San Carlos High School lasted for 21 years on its hilltop location on Melendy Drive, now the site of luxury homes and Highlands Park. It opened in September of 1960, with an enrollment of 1,015 students, and 56 faculty members. The class of 1964, was the first class to complete four years at the school.


It was designed to serve students from North Redwood City through San Carlos and the overflow from Sequoia and Carlmont high schools. The high school was the fifth high school in the Sequoia Union High School District, and the fourth built within a decade.

Sequoia High School opened in 1895, Menlo Atherton opened in 1951, Carlmont in 1952 and Woodside and Ravenswood in 1958. When San Carlos High opened, enrollment in the high school district reached its all time high of 9,300, 1000 students over the the enrollment of the previous year.
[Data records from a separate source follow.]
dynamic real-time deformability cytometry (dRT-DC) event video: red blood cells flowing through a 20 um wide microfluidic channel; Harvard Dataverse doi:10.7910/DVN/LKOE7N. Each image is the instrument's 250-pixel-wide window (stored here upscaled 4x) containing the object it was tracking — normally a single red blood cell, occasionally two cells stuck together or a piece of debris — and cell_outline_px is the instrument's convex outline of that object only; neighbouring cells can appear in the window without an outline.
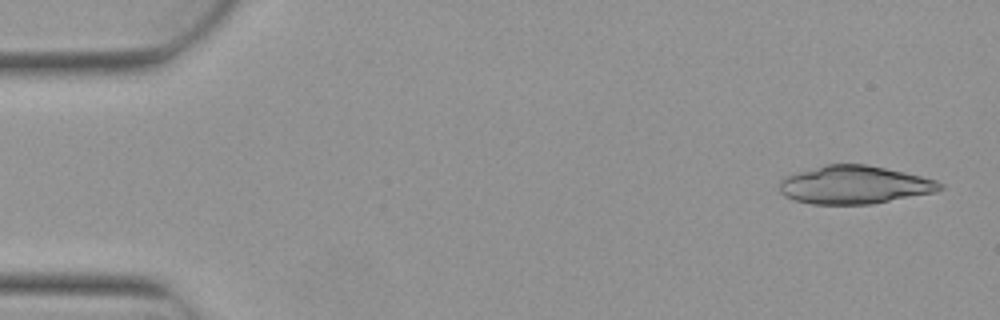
{"species": "Egyptian fruit bat (a non-hibernating species)", "species_latin": "Rousettus aegyptiacus", "temperature_condition": "warm", "stored_images_in_passage": 4, "camera_frame_rate_fps": 3000, "um_per_image_px": 0.085, "animal": {"sex": "female"}, "frame": {"image": 1, "passage_image": 1, "time_ms": 0.0, "image_size_px": [1000, 320], "cell_outline_px": [[944, 188], [936, 192], [872, 204], [812, 204], [792, 200], [784, 196], [780, 192], [780, 180], [788, 176], [824, 164], [868, 164], [904, 172], [936, 180], [944, 184]], "centroid_in_image_um": [72.65, 15.72], "position_along_channel_um": 12.4, "area_um2": 35.66}}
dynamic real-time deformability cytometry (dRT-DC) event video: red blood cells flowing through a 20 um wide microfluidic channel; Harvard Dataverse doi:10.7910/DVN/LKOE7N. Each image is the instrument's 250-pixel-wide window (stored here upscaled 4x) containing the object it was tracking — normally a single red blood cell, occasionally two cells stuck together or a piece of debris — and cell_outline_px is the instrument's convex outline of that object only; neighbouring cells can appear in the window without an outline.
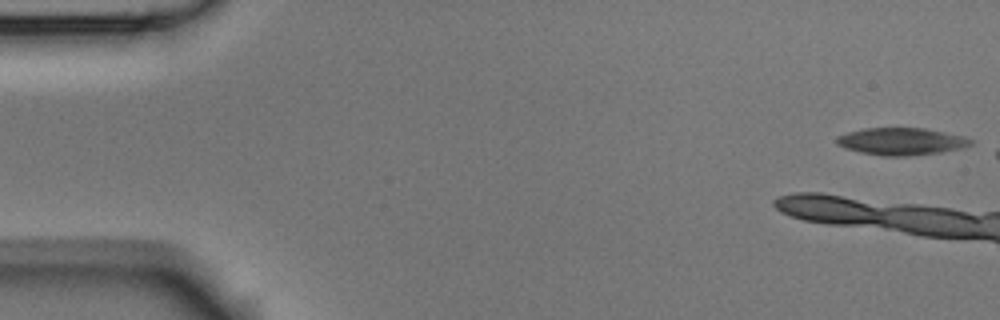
{"species": "Egyptian fruit bat (a non-hibernating species)", "species_latin": "Rousettus aegyptiacus", "temperature_condition": "room temperature", "stored_images_in_passage": 6, "camera_frame_rate_fps": 3000, "um_per_image_px": 0.085, "animal": {"sex": "male"}, "frame": {"image": 1, "passage_image": 1, "time_ms": 0.0, "image_size_px": [1000, 320], "cell_outline_px": [[972, 144], [964, 148], [940, 152], [908, 156], [880, 156], [860, 152], [844, 148], [836, 144], [836, 136], [848, 132], [864, 128], [924, 128], [964, 136], [972, 140]], "centroid_in_image_um": [76.59, 12.02], "position_along_channel_um": 8.4, "area_um2": 21.39}}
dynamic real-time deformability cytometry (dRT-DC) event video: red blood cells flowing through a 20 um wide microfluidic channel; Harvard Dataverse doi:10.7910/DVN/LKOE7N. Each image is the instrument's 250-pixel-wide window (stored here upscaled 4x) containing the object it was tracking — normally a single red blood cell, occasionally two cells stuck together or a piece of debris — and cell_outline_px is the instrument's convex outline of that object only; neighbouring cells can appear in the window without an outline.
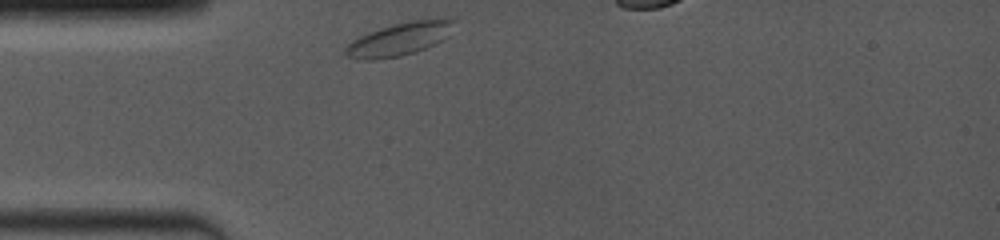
{"species": "common noctule bat (a hibernating species)", "species_latin": "Nyctalus noctula", "temperature_condition": "room temperature", "stored_images_in_passage": 49, "camera_frame_rate_fps": 4000, "um_per_image_px": 0.085, "animal": {"sex": "female", "body_mass_g": 19.0, "forearm_length_mm": 53.3}, "frame": {"image": 1, "passage_image": 1, "time_ms": 0.0, "image_size_px": [1000, 240], "cell_outline_px": [[456, 20], [448, 36], [444, 40], [436, 44], [416, 52], [400, 56], [376, 60], [360, 60], [348, 56], [344, 52], [344, 48], [352, 40], [368, 32], [380, 28], [412, 20], [444, 16]], "centroid_in_image_um": [34.01, 3.3], "position_along_channel_um": 51.0, "area_um2": 21.33}}
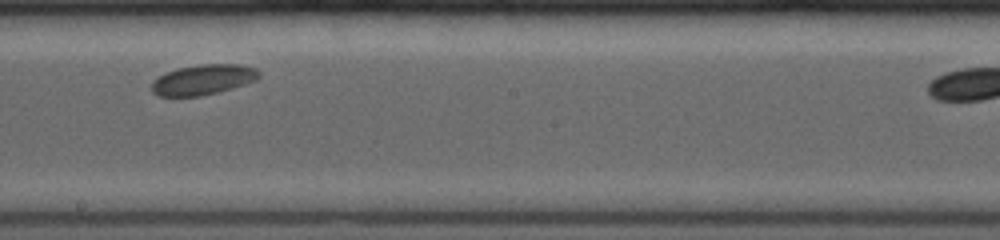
{"frame": {"image": 2, "passage_image": 31, "time_ms": 5.0, "image_size_px": [1000, 240], "cell_outline_px": [[260, 76], [256, 80], [232, 88], [200, 96], [156, 96], [152, 92], [152, 80], [176, 68], [200, 64], [236, 64], [256, 68], [260, 72]], "centroid_in_image_um": [17.25, 6.77], "position_along_channel_um": 230.9, "area_um2": 18.84}}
Funds for the school were derived from an $8 million bond issue passed by the Sequoia Union High School District voters.

The acreage for the site cost the district $348,000 and the preparation of the land, mainly grading, cost $381,000. Construction of the first phase of the school was $1,754,000 for a total of $2,483,000. The high school was only open for two weeks when construction crews started preliminary work for an additional 19 classrooms to raise the enrollment capacity from 1,000 to 2,000 students.

Prior to opening, the San Carlos Enquirer ran the following story:

Comparatively few San Carlos residents have toured the handsome cluster of buildings, which comprise the new San Carlos High School off Melendy Drive, but those who have are unanimous in their praise of the new facility. Rising in the radical design from the plateau carved from the City's western hills, the new school promises a level of efficiency comparable to the aesthetic attractions of its handsome red block constuction.
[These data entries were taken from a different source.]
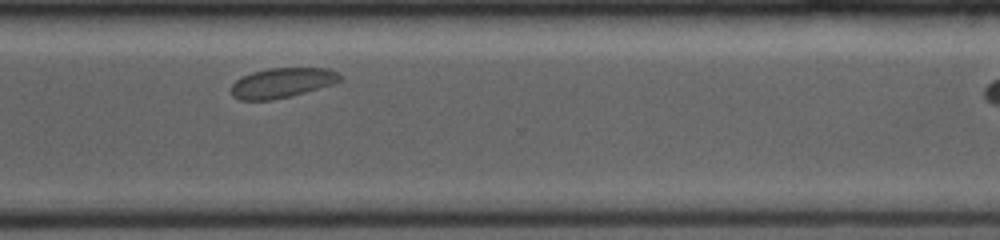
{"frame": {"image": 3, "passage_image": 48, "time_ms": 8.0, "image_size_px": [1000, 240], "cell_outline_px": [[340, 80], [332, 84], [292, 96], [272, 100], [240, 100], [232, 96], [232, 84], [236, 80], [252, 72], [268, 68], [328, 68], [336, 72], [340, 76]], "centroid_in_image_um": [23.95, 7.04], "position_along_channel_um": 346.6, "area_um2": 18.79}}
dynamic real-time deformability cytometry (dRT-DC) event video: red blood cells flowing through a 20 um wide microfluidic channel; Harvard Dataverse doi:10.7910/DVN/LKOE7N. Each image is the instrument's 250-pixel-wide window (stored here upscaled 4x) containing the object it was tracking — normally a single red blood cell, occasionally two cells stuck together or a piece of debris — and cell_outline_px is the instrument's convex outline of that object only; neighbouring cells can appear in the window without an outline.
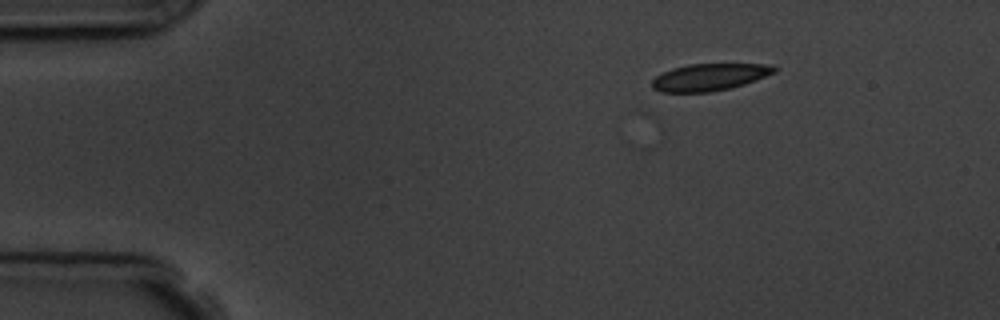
{"species": "common noctule bat (a hibernating species)", "species_latin": "Nyctalus noctula", "temperature_condition": "room temperature", "stored_images_in_passage": 3, "camera_frame_rate_fps": 3000, "um_per_image_px": 0.085, "animal": {"sex": "male", "body_mass_g": 19.5, "forearm_length_mm": 54.6}, "frame": {"image": 1, "passage_image": 1, "time_ms": 0.0, "image_size_px": [1000, 320], "cell_outline_px": [[776, 72], [756, 80], [744, 84], [728, 88], [708, 92], [660, 92], [652, 88], [652, 80], [656, 76], [672, 68], [688, 64], [772, 64], [776, 68]], "centroid_in_image_um": [60.3, 6.55], "position_along_channel_um": 24.7, "area_um2": 19.19}}
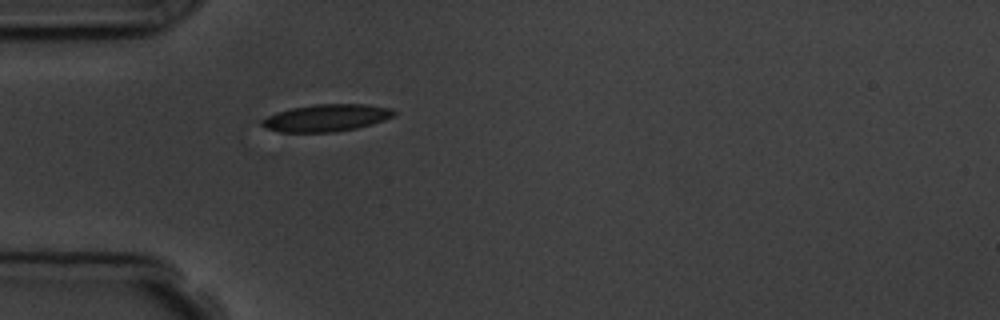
{"frame": {"image": 2, "passage_image": 3, "time_ms": 2.667, "image_size_px": [1000, 320], "cell_outline_px": [[396, 112], [392, 116], [384, 120], [372, 124], [356, 128], [336, 132], [280, 132], [268, 128], [260, 124], [260, 120], [276, 112], [292, 108], [316, 104], [364, 104], [392, 108]], "centroid_in_image_um": [27.74, 10.02], "position_along_channel_um": 57.3, "area_um2": 20.81}}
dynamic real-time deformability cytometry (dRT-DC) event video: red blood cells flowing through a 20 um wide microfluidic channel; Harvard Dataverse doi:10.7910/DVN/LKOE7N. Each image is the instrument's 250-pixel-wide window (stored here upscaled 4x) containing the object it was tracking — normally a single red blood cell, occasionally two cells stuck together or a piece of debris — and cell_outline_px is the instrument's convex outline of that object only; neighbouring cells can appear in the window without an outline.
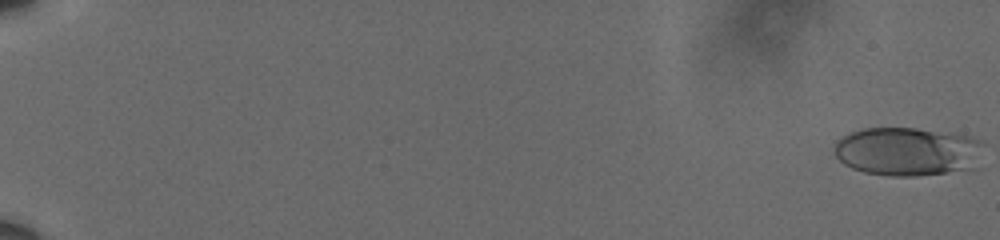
{"species": "human", "species_latin": "Homo sapiens", "temperature_condition": "cold", "stored_images_in_passage": 61, "camera_frame_rate_fps": 3000, "um_per_image_px": 0.085, "donor": {"sex": "male"}, "frame": {"image": 1, "passage_image": 1, "time_ms": 0.0, "image_size_px": [1000, 240], "cell_outline_px": [[984, 144], [980, 168], [916, 176], [888, 176], [864, 172], [852, 168], [844, 164], [836, 156], [836, 140], [852, 132], [864, 128], [916, 128], [972, 136], [984, 140]], "centroid_in_image_um": [77.25, 12.88], "position_along_channel_um": 7.7, "area_um2": 42.95}}
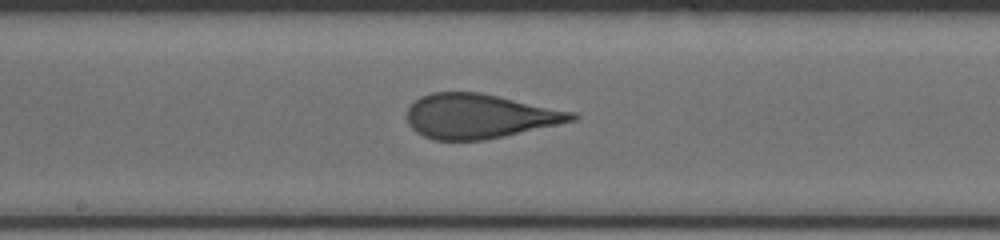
{"frame": {"image": 2, "passage_image": 36, "time_ms": 11.667, "image_size_px": [1000, 240], "cell_outline_px": [[580, 116], [576, 120], [504, 136], [484, 140], [436, 140], [424, 136], [416, 132], [408, 124], [408, 108], [420, 96], [432, 92], [480, 92], [576, 112]], "centroid_in_image_um": [40.76, 9.87], "position_along_channel_um": 207.4, "area_um2": 42.66}}
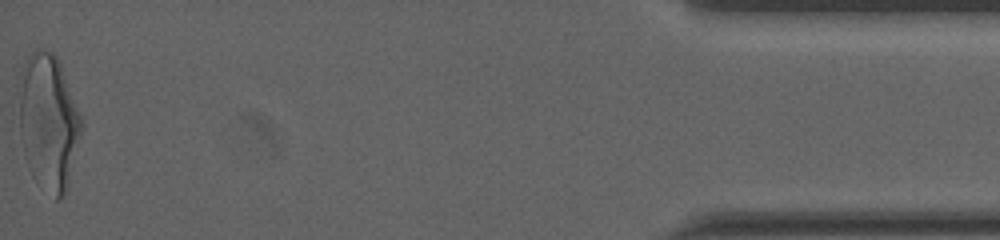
{"frame": {"image": 3, "passage_image": 61, "time_ms": 20.0, "image_size_px": [1000, 240], "cell_outline_px": [[84, 120], [68, 188], [64, 196], [60, 200], [56, 200], [36, 184], [28, 168], [24, 156], [20, 132], [16, 84], [28, 56], [32, 52], [52, 52], [56, 56], [60, 64]], "centroid_in_image_um": [4.1, 10.43], "position_along_channel_um": 431.1, "area_um2": 50.34}, "authors_computed_cell_mechanics": {"area_um2": 42.6564, "velocity_mm_per_s": 3.6121, "shape_relaxation_time_tau1_ms": 5.4559, "shape_relaxation_time_tau2_ms": 0.7948, "deformation_change_tau1": 0.2189, "deformation_change_tau2": 0.0985}}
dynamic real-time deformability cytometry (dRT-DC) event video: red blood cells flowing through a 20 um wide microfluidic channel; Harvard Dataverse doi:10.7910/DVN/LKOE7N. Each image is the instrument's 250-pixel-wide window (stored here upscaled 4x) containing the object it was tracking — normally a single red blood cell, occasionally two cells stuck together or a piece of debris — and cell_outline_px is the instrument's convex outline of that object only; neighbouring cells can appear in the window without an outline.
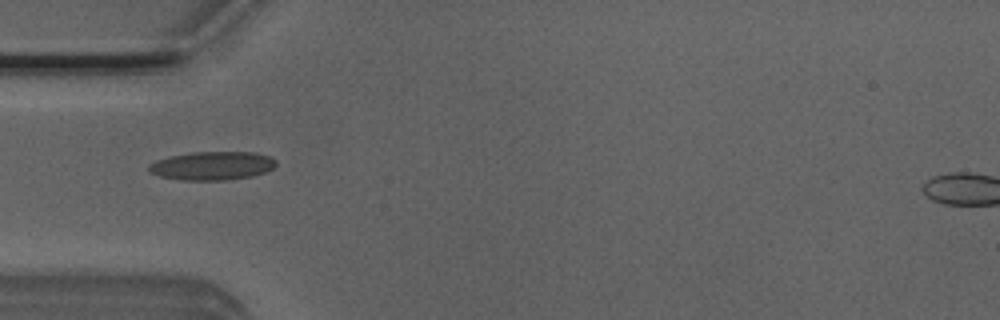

The buildings are admirably suited to the needs of a high school by virtue of Delp Johnson's interesting radial designs which has all the wings springing like wheel spokes from a central assembly court which can accommodate as many as 3,500 people at school functions.

The educators who have inspected the campus and those who will serve at San Carlos High are pleased with the clever design by Mr. Johnson, a San Carlan himself, and one of the West's foremost school architects, and they are pleased with the quality of workmanship by Williams & Burrows, Belmont contractors who transformed the plans into a breathtakingly handsome reality.

picpic During the schools first semester, the student body selected the San Carlos Dons as its nickname. The students were able to vote between five nominations accepted by the faculty."The Dons" won by eight votes. The other possible names included the Hurricanes, Comets, Falcons, and Cardinals, and a popular write-in vote was the Hilltoppers, according to newspaper accounts. Nearly 300 of the first students attending the high school were transferred from Carlmont.

The two schools eventually became very competitive rivals in the years to come. Carlmont won ultimate victory when San Carlos High was closed in 1981 due to a lack of students, and the stucture was demolished in 1988.